Forty episodes of Engineering Works will be distributed on a weekly basis when schools are in session. The first episode, which focused on natural gas and natural-gas–powered vehicles, aired during the launch. Upcoming episodes range from a group of elementary school children in the United States who have built and launched their own satellite that snaps and transmits pictures of Earth every 30-seconds as the satellite orbits; to a handful of pigeons wearing miniature backpacks full of air pollution sensors and individual GPS trackers that spent a week flying over the streets of London to monitor air quality; to a team of tiny robots that managed to move a car weighing more than 1,800 kilograms.

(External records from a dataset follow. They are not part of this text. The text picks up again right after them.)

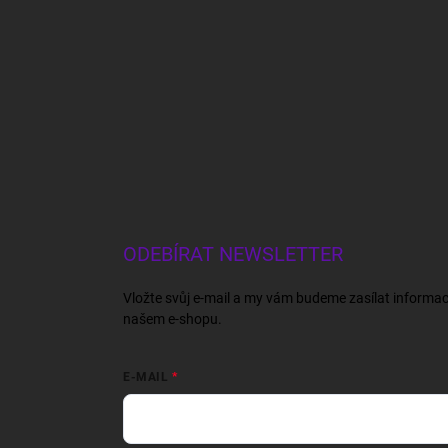
ODEBÍRAT NEWSLETTER
Vložte svůj e-mail a my vám budeme zasílat informa
našem e-shopu.
E-MAIL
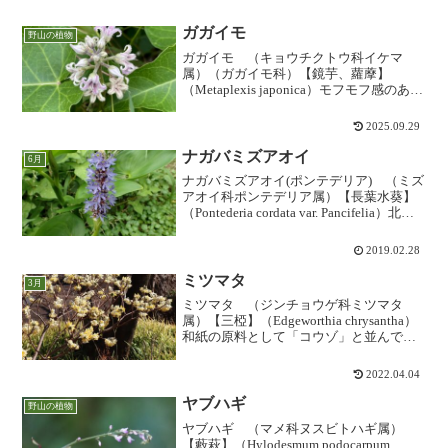
ガガイモ
野山の植物
ガガイモ （キョウチクトウ科イケマ
属）（ガガイモ科）【鏡芋、蘿藦】
（Metaplexis japonica）モフモフ感のある
5弁の花を咲かせ、全国の日当たりのよい
野原などに生え、田畑まわりの雑草とし
2025.09.29
ても広く生育するつる植物です。花は白
から赤...
ナガバミズアオイ
6月
ナガバミズアオイ(ポンテデリア) （ミズ
アオイ科ポンテデリア属）【長葉水葵】
（Pontederia cordata var. Pancifelia）北米
南部原産の「ホテイアオイ」の仲間です
が、これは浮遊せず浅瀬に着生するタイ
2019.02.28
プです。穂状花序...
ミツマタ
3月
ミツマタ （ジンチョウゲ科ミツマタ
属）【三椏】（Edgeworthia chrysantha）
和紙の原料として「コウゾ」と並んで重
要なあの、「ミツマタ」です。沈丁花の
ような雰囲気の枝ぶりと質感ですが、枝
2022.04.04
は名前のようにおおむね三叉に分岐しま
す...
ヤブハギ
野山の植物
ヤブハギ （マメ科ヌスビトハギ属）
【藪萩】（Hylodesmum podocarpum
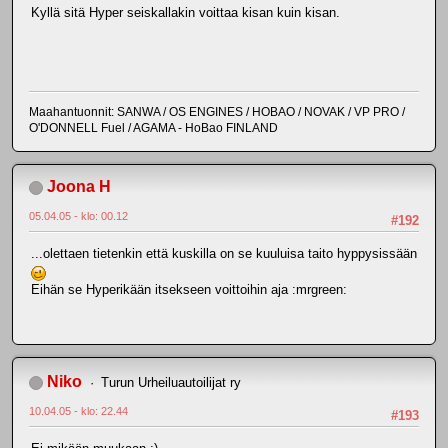
Kyllä sitä Hyper seiskallakin voittaa kisan kuin kisan.
Maahantuonnit: SANWA / OS ENGINES / HOBAO / NOVAK / VP PRO /
O'DONNELL Fuel / AGAMA - HoBao FINLAND
Joona H
05.04.05 - klo: 00.12
#192
...olettaen tietenkin että kuskilla on se kuuluisa taito hyppysissään
Eihän se Hyperikään itsekseen voittoihin aja :mrgreen:
Niko
Turun Urheiluautoilijat ry
10.04.05 - klo: 22.44
#193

Ali Almalik, Mubark Almansoori and Ali Alnahari, grade 12 students in Omar bin Al-Khattab secondary school, said they were excited to have such a podcast that aims to educate students more about engineering and science fields. The episodes are short and will keep students engaged in hearing a new one every week. Moreover, they said, students will learn more about the role of engineers and get inspired to find out more about the presented topics. Mohammed Haltam, physics teacher at Omar bin Al-Khattab secondary school, said, “The idea of a podcast and airing episodes each week is a new idea in Qatar. It will benefit the students and allow them to learn more about the various engineering fields, in addition to learning how engineering can protect the environment and help solve everyday problems. We are planning to distribute the episodes to our students through social media and broadcast it at the weekly morning assembly of the school.”